## [EXERCISE]
Take the records below and print them verbatim up to and including the line that carries "left hip: (141, 1036)".

[TASK INPUTS]

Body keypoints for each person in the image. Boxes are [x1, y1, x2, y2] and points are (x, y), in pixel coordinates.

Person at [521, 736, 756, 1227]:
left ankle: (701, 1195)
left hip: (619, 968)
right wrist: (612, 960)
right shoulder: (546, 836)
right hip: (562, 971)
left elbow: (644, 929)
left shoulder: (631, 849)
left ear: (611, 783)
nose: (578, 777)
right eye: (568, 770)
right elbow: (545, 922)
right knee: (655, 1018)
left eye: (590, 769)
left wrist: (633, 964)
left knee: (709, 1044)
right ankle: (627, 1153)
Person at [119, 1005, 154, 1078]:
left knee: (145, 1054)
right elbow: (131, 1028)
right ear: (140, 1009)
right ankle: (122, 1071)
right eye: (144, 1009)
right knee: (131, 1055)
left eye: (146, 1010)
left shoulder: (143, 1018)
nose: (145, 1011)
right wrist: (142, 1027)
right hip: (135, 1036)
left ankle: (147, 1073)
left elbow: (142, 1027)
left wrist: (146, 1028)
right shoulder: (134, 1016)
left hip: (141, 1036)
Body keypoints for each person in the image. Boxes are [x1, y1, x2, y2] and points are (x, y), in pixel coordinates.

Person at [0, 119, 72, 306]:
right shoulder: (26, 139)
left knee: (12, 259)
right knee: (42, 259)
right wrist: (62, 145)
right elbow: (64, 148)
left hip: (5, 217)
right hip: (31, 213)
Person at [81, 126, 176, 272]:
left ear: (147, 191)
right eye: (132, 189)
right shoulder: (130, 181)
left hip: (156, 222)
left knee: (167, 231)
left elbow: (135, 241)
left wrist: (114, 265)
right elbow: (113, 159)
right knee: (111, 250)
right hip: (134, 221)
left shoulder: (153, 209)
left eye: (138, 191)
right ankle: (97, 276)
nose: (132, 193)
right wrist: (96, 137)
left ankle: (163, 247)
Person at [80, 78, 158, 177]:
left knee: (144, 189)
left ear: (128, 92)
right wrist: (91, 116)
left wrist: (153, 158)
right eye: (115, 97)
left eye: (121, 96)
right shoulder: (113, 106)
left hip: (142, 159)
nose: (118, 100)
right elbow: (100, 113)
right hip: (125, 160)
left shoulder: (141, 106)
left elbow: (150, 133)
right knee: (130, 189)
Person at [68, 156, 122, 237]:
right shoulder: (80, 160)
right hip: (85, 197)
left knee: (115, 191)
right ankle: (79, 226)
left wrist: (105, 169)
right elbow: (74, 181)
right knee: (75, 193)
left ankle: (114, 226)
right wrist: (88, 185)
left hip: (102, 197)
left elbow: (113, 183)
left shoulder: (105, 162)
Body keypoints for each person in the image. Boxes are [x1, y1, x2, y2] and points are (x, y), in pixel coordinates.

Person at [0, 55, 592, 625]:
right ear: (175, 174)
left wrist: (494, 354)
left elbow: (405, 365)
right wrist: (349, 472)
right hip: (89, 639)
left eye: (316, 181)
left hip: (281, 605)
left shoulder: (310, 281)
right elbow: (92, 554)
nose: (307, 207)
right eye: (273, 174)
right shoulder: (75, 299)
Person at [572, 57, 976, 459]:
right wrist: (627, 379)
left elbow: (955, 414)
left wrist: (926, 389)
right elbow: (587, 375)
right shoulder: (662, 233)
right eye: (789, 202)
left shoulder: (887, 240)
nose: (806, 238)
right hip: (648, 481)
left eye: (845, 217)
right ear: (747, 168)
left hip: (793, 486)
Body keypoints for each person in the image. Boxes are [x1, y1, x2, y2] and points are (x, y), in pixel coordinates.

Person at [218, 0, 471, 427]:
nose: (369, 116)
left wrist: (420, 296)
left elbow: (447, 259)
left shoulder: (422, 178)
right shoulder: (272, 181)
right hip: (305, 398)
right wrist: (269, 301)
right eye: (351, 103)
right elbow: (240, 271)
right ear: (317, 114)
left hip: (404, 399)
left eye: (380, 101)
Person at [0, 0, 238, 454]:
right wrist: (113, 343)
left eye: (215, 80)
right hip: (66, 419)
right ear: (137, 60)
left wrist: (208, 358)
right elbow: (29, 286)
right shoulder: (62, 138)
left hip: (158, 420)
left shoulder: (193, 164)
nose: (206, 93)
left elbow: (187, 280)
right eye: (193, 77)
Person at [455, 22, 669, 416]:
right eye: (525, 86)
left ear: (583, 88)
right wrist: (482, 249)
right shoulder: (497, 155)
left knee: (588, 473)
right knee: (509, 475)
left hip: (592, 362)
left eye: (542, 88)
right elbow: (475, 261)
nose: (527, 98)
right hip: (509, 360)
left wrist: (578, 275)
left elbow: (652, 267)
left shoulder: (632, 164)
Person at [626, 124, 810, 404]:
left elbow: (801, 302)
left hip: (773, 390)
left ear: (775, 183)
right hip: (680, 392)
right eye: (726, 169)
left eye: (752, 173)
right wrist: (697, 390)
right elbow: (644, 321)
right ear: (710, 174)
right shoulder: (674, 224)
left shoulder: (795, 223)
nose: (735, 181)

[/TASK INPUTS]

## [TASK ANSWER]
Body keypoints for each person in the image. Boxes are [x1, y1, x2, y2] and points are (x, y), in pixel coordinates.

Person at [521, 736, 756, 1227]:
left ankle: (701, 1195)
left hip: (619, 968)
right wrist: (612, 960)
right shoulder: (546, 836)
right hip: (562, 971)
left elbow: (644, 929)
left shoulder: (631, 849)
left ear: (611, 783)
nose: (578, 777)
right eye: (568, 770)
right elbow: (545, 922)
right knee: (655, 1018)
left eye: (590, 769)
left wrist: (633, 964)
left knee: (709, 1044)
right ankle: (627, 1153)
Person at [119, 1005, 154, 1078]:
left knee: (145, 1054)
right elbow: (131, 1028)
right ear: (140, 1009)
right ankle: (122, 1071)
right eye: (144, 1009)
right knee: (131, 1055)
left eye: (146, 1010)
left shoulder: (143, 1018)
nose: (145, 1011)
right wrist: (142, 1027)
right hip: (135, 1036)
left ankle: (147, 1073)
left elbow: (142, 1027)
left wrist: (146, 1028)
right shoulder: (134, 1016)
left hip: (141, 1036)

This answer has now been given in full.